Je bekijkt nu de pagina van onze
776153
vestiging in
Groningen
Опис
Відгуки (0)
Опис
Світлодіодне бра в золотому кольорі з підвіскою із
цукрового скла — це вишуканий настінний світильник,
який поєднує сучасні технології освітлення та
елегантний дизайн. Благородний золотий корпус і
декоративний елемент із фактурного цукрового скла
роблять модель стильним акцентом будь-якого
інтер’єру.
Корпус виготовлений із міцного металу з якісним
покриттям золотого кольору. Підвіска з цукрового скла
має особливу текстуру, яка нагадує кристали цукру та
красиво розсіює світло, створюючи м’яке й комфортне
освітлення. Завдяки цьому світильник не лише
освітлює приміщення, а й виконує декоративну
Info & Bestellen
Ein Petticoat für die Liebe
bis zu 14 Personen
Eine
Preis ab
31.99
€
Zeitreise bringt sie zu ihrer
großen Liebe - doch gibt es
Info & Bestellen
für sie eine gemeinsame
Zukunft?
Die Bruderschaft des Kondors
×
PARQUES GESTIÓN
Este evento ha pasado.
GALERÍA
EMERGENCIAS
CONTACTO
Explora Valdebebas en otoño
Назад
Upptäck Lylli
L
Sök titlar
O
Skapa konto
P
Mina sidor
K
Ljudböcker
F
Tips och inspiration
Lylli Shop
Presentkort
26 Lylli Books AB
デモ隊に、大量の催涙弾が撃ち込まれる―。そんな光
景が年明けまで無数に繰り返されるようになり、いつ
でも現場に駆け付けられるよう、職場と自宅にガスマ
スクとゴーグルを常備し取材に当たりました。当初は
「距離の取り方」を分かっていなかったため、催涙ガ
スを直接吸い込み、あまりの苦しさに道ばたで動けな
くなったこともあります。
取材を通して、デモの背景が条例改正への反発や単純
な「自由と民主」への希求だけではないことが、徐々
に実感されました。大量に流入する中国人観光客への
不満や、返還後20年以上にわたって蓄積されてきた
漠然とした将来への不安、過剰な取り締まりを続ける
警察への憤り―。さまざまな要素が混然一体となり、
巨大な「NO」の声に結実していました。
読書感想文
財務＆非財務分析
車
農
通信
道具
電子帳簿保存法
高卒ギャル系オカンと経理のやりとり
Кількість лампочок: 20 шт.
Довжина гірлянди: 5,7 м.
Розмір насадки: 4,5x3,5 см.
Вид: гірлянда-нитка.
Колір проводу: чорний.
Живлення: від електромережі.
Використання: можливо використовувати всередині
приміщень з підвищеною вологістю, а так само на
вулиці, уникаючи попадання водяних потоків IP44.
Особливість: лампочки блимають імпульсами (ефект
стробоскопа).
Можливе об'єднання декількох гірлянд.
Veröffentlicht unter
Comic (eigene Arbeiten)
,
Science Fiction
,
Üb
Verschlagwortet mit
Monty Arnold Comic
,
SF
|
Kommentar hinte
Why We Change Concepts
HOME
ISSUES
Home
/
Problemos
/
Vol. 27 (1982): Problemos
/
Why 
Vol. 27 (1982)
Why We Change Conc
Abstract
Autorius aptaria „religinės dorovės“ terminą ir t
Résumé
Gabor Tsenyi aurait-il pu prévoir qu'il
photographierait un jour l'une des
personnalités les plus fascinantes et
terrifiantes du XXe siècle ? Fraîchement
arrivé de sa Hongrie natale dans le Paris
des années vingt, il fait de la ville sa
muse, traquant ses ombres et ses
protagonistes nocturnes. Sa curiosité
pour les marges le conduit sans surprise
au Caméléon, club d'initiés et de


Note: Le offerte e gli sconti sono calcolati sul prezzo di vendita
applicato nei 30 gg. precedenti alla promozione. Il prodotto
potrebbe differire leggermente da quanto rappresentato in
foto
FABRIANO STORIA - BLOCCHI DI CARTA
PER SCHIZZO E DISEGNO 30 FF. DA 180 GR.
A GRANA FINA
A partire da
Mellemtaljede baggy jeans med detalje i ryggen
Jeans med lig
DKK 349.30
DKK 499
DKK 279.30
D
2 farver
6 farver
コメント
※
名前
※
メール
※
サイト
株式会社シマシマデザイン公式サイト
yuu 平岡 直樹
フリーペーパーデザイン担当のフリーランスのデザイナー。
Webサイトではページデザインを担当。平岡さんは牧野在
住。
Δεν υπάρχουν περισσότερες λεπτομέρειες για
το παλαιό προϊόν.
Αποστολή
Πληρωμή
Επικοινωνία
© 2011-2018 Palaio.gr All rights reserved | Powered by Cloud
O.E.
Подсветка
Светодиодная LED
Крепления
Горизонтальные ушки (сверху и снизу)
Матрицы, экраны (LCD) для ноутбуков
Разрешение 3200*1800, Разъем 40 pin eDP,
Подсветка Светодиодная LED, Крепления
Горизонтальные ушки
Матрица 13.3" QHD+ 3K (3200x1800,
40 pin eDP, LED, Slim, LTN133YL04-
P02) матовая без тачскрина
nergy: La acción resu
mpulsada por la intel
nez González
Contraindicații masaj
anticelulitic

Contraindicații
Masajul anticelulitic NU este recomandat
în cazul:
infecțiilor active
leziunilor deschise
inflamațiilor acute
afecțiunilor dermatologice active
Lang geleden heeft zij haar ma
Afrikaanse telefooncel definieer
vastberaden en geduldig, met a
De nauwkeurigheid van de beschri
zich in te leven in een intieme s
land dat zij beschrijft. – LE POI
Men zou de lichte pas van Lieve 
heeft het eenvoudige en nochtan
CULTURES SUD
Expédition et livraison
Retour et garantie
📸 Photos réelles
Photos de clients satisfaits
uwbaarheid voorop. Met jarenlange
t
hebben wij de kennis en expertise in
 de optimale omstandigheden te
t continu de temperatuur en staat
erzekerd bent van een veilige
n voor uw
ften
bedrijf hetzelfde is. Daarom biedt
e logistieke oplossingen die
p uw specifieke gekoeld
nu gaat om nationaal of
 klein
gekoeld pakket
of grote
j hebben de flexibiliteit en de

● **How to complete this task**
All lines from the one holding "inflamațiilor acute" through the final line of the material must be set down exactly, and nothing else may be added.

● **Output for this task**
inflamațiilor acute
afecțiunilor dermatologice active
Lang geleden heeft zij haar ma
Afrikaanse telefooncel definieer
vastberaden en geduldig, met a
De nauwkeurigheid van de beschri
zich in te leven in een intieme s
land dat zij beschrijft. – LE POI
Men zou de lichte pas van Lieve 
heeft het eenvoudige en nochtan
CULTURES SUD
Expédition et livraison
Retour et garantie
📸 Photos réelles
Photos de clients satisfaits
uwbaarheid voorop. Met jarenlange
t
hebben wij de kennis en expertise in
 de optimale omstandigheden te
t continu de temperatuur en staat
erzekerd bent van een veilige
n voor uw
ften
bedrijf hetzelfde is. Daarom biedt
e logistieke oplossingen die
p uw specifieke gekoeld
nu gaat om nationaal of
 klein
gekoeld pakket
of grote
j hebben de flexibiliteit en de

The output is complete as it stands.